DIRECTIONS:
1: Using the passage on education commons, decide whether each statement agrees with it: (a) the modern homeschooling movement began in the 1960s, (b) anarchist schools such as the Ferrer School use grades to motivate students, and (c) Ostrom is mostly concerned with the external aspects of the commons. Answer yes or no for each and quote the words of the passage that decide it.
2: Which two free and autonomous universities are named in the passage on education commons?
3: Duplicate the part of the passage on education commons starting with "Another example of" and going on through "of the network.".

Liberal concepts of the commons (Ostrom, 1990) emphasise the sharing of resources. My understanding of a commons is more influenced by Marxist concepts of a commons as a social system. De Angelis (2017) makes an important distinction between endogenous and exogenous dimensions of the commons. While Ostrom is mostly concerned with the internal aspects of the commons (with the social system between commoners), Marxian theorists are more interested in how the social system of a commons is influenced by external factors, by capital. The Marxian perspective is vital for an understanding of the difficulties to create a higher education commons.

To explore the possibility of a higher education commons, we need to start with the relation between education and a commons. The notion of an education commons is rather problematic. If we apply the definition of liberal commons theorists such as Ostrom’s, the shared resource in an education commons would be knowledge. However, contrary to the definition, knowledge is not equally shared in a community of education commoners. In fact, it cannot be equally shared as the very process of education is fundamentally hierarchical, with teachers more likely to be on the giving end (delivering knowledge and deciding on the form of pedagogy), and students more likely to be on the receiving end of the educational process. A similar problem arises with the self-organisation and the governance of an education commons. It is difficult to imagine a setting that gives students the same influence as teachers in the organisation, and the normative framework in educational processes.

Still, there are numerous examples of education commons. For this, we should turn to anarchist and libertarian theories and practices of education (Suissa, 2010). Most anarchist educators see an anarchist school as an embryo of a future anarchist society. Therefore, anarchist education must embrace and reflect core anarchist values and principles such as equality, autonomy, brotherhood, solidarity, mutualism, non-coercion, generosity, and collective forms of decision-making. One of the key challenges for anarchist education is to translate these values and principles into the practicalities of the relationship between teachers and students. The challenge is to make this relationship as equal and non-hierarchical as possible. Famous anarchist schools such as the Escuela Moderna in Barcelona, the Ferrer School in New York, and the Walden Center in Berkeley have put their emphasis on a more spontaneous, child-centred, anti-authoritarian pedagogy, on learning-by-doing, and on communal and co-operative learning. Students are included in decision-making processes about the curriculum and encouraged to organise their own work schedules. Rigid timetables are to be avoided, and students allowed to come and go as they wish. Last, but not least, such schools insist on a form of teaching that does not make use of grades, awards, or punishments.

Another example of an education commons is the much younger tradition of homeschooling or home education communities. While homeschooling is as old as humankind, the modern homeschooling movement started in the 1960s as a reaction to state education. It is not an anarchist invention but has received much support from anarchist educational philosophers. Homeschooling initiatives are neither organised by the market nor by the state. They are run by parent-commoners and function according to the time and labour they invest. All parents who are part of a homeschooling network invest more or less in such a project and have an approximate influence in the governance of the network.

What does this mean for higher education? Due to the highly specialised nature of higher education, an arrangement like homeschooling is difficult to set up in capitalist societies. Nevertheless, a tradition of a higher education commons does exist in the form of free and autonomous universities. Free and autonomous universities such as the Free and Autonomous University of San Francisco in the US, or the Social Science Centre in the UK are neither organised by the market nor by the state.

DATA LISTING:
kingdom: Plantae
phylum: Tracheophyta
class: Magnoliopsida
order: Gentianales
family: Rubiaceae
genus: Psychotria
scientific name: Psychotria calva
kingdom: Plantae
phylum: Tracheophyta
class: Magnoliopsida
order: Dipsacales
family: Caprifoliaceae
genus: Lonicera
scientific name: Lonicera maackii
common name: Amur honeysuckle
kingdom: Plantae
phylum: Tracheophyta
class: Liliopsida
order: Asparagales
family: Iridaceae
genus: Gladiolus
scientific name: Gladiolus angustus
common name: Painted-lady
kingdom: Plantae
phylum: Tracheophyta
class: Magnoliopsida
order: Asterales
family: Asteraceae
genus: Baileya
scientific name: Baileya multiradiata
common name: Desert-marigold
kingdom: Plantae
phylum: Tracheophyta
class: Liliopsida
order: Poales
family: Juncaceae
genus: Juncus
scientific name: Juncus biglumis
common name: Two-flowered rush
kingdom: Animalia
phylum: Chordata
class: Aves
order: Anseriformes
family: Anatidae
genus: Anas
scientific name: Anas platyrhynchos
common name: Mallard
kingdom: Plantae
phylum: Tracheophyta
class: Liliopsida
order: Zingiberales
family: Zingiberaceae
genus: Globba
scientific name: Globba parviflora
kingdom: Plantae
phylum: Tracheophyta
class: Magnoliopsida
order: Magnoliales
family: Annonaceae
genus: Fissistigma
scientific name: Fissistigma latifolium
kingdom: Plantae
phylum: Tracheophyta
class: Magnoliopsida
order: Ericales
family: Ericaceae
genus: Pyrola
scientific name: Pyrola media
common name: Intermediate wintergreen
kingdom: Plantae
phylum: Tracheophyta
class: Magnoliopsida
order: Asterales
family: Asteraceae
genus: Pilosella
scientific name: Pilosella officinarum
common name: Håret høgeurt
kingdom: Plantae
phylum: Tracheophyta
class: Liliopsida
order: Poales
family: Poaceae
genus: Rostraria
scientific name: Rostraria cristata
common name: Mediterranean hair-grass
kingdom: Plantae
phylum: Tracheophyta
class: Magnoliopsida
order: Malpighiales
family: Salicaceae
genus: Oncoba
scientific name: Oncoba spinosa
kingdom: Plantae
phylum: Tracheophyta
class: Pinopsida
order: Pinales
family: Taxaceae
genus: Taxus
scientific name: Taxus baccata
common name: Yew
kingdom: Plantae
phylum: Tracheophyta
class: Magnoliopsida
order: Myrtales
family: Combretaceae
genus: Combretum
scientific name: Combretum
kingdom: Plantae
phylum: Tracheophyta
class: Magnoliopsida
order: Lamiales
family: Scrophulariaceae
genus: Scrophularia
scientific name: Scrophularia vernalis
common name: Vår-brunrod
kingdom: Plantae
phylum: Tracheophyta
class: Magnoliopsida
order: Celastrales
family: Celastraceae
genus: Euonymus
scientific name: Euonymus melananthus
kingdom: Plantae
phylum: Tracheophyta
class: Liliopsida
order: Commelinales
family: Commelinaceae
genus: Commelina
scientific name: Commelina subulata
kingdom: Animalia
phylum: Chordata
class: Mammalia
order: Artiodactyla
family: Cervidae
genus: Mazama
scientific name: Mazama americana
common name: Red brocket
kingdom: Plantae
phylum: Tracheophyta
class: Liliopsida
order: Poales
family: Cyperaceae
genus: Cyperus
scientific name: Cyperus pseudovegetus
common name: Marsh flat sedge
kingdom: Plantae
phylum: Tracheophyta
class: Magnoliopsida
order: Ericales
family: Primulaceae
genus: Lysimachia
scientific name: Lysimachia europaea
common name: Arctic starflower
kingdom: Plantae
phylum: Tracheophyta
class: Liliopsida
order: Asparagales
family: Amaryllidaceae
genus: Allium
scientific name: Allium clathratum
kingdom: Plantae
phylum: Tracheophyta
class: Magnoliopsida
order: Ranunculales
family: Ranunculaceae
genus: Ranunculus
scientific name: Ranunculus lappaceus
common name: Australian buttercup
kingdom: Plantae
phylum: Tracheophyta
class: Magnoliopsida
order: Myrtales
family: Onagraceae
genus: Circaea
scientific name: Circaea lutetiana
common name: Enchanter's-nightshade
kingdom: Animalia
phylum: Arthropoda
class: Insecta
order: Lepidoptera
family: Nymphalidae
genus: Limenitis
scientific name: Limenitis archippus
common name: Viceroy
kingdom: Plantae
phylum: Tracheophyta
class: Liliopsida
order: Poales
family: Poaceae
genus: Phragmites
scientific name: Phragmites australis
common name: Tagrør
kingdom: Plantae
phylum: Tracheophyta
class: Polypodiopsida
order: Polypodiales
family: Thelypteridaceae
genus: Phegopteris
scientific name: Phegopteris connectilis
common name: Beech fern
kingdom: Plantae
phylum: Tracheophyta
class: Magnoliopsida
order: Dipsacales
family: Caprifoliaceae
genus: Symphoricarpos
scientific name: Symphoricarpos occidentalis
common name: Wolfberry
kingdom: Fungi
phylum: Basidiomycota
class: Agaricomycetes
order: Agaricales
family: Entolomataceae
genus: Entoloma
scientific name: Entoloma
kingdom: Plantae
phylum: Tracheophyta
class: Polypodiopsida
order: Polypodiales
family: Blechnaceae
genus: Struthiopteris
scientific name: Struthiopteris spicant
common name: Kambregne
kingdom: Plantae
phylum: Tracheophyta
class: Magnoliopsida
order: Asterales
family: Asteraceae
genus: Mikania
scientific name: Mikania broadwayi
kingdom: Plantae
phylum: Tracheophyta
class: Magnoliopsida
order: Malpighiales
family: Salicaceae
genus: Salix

LIST OF SOLUTIONS:
1:
(a) Yes: "the modern homeschooling movement started in the 1960s as a reaction to state education"
(b) No: "such schools insist on a form of teaching that does not make use of grades, awards, or punishments"
(c) No: "Ostrom is mostly concerned with the internal aspects of the commons"

2: The Free and Autonomous University of San Francisco in the US and the Social Science Centre in the UK.

3:
Another example of an education commons is the much younger tradition of homeschooling or home education communities. While homeschooling is as old as humankind, the modern homeschooling movement started in the 1960s as a reaction to state education. It is not an anarchist invention but has received much support from anarchist educational philosophers. Homeschooling initiatives are neither organised by the market nor by the state. They are run by parent-commoners and function according to the time and labour they invest. All parents who are part of a homeschooling network invest more or less in such a project and have an approximate influence in the governance of the network.